> **WHAT YOU WILL DO**
From the data underneath, reproduce exactly the stretch that begins at the line with "Distribution of oxidized state" and ends after the line with "Figure 3. Preliminary".
MATERIAL PROVIDED: Begin
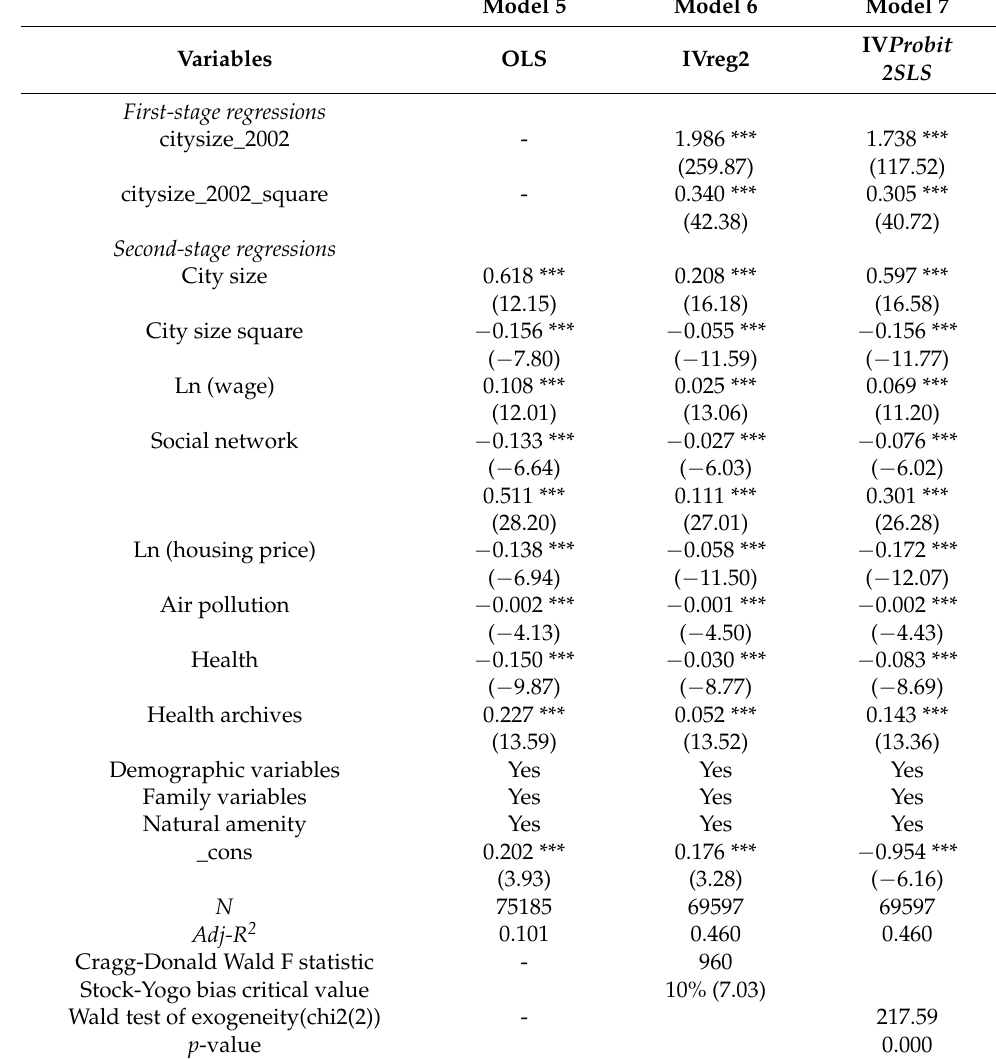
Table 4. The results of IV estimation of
MATERIAL PROVIDED: End
MATERIAL PROVIDED: Begin
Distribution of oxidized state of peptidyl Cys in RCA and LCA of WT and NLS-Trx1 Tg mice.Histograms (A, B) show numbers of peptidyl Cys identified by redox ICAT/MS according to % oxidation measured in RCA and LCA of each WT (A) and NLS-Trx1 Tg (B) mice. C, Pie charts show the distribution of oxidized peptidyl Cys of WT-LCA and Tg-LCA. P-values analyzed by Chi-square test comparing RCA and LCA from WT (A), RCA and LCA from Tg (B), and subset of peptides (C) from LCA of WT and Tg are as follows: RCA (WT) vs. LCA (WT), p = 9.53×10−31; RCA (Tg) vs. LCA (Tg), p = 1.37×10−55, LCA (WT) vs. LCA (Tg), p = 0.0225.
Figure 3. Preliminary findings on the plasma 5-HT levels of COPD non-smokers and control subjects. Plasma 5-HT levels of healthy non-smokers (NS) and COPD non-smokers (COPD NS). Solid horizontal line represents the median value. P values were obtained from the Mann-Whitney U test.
MATERIAL PROVIDED: End
> **WRITTEN SOLUTION**
Distribution of oxidized state of peptidyl Cys in RCA and LCA of WT and NLS-Trx1 Tg mice.Histograms (A, B) show numbers of peptidyl Cys identified by redox ICAT/MS according to % oxidation measured in RCA and LCA of each WT (A) and NLS-Trx1 Tg (B) mice. C, Pie charts show the distribution of oxidized peptidyl Cys of WT-LCA and Tg-LCA. P-values analyzed by Chi-square test comparing RCA and LCA from WT (A), RCA and LCA from Tg (B), and subset of peptides (C) from LCA of WT and Tg are as follows: RCA (WT) vs. LCA (WT), p = 9.53×10−31; RCA (Tg) vs. LCA (Tg), p = 1.37×10−55, LCA (WT) vs. LCA (Tg), p = 0.0225.
Figure 3. Preliminary findings on the plasma 5-HT levels of COPD non-smokers and control subjects. Plasma 5-HT levels of healthy non-smokers (NS) and COPD non-smokers (COPD NS). Solid horizontal line represents the median value. P values were obtained from the Mann-Whitney U test.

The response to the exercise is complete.